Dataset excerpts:
◇ ◇ ◇ ◇ ◇

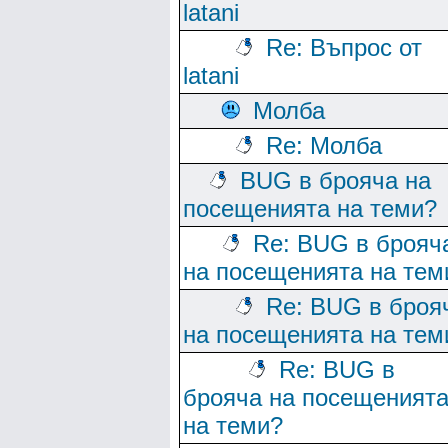
latani
Re: Въпрос от
latani
Молба
Re: Молба
BUG в брояча на
посещенията на теми?
Re: BUG в брояч
на посещенията на тем
Re: BUG в броя
на посещенията на тем
Re: BUG в
брояча на посещеният
на теми?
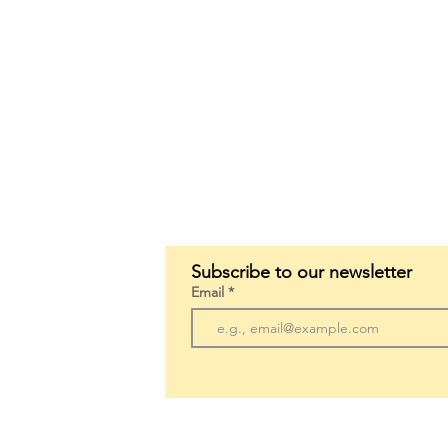
Subscribe to our newsletter
Email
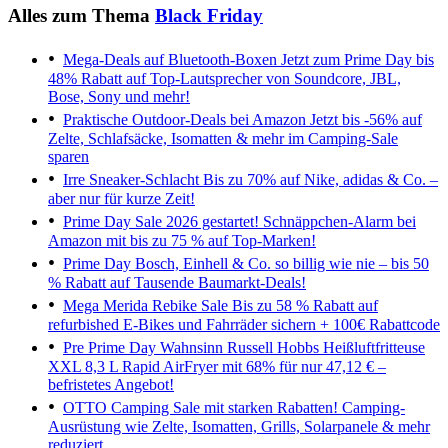
Alles zum Thema
Black Friday
Mega-Deals auf Bluetooth-Boxen
Jetzt zum Prime Day bis
48% Rabatt auf Top-Lautsprecher von Soundcore, JBL,
Bose, Sony und mehr!
Praktische Outdoor-Deals bei Amazon
Jetzt bis -56% auf
Zelte, Schlafsäcke, Isomatten & mehr im Camping-Sale
sparen
Irre Sneaker-Schlacht
Bis zu 70% auf Nike, adidas & Co. –
aber nur für kurze Zeit!
Prime Day Sale 2026 gestartet!
Schnäppchen-Alarm bei
Amazon mit bis zu 75 % auf Top-Marken!
Prime Day
Bosch, Einhell & Co. so billig wie nie – bis 50
% Rabatt auf Tausende Baumarkt-Deals!
Mega Merida Rebike Sale
Bis zu 58 % Rabatt auf
refurbished E-Bikes und Fahrräder sichern + 100€ Rabattcode
Pre Prime Day Wahnsinn
Russell Hobbs Heißluftfritteuse
XXL 8,3 L Rapid AirFryer mit 68% für nur 47,12 € –
befristetes Angebot!
OTTO Camping Sale mit starken Rabatten!
Camping-
Ausrüstung wie Zelte, Isomatten, Grills, Solarpanele & mehr
reduziert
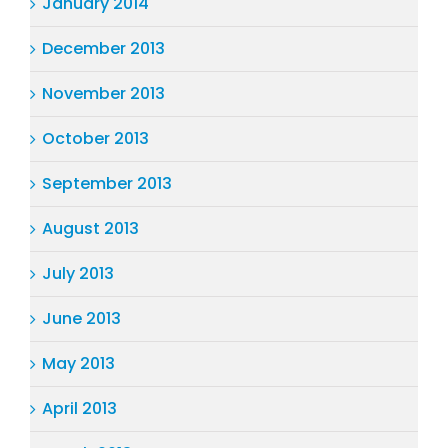
January 2014
December 2013
November 2013
October 2013
September 2013
August 2013
July 2013
June 2013
May 2013
April 2013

◇ ◇ ◇ ◇ ◇

* What you are asked to do
Nothing but the lines from the one containing "refurbished E-Bikes und" through the end of the entries is to be retyped, exactly as written and without pictures.

* Answer section
refurbished E-Bikes und Fahrräder sichern + 100€ Rabattcode
Pre Prime Day Wahnsinn
Russell Hobbs Heißluftfritteuse
XXL 8,3 L Rapid AirFryer mit 68% für nur 47,12 € –
befristetes Angebot!
OTTO Camping Sale mit starken Rabatten!
Camping-
Ausrüstung wie Zelte, Isomatten, Grills, Solarpanele & mehr
reduziert
January 2014
December 2013
November 2013
October 2013
September 2013
August 2013
July 2013
June 2013
May 2013
April 2013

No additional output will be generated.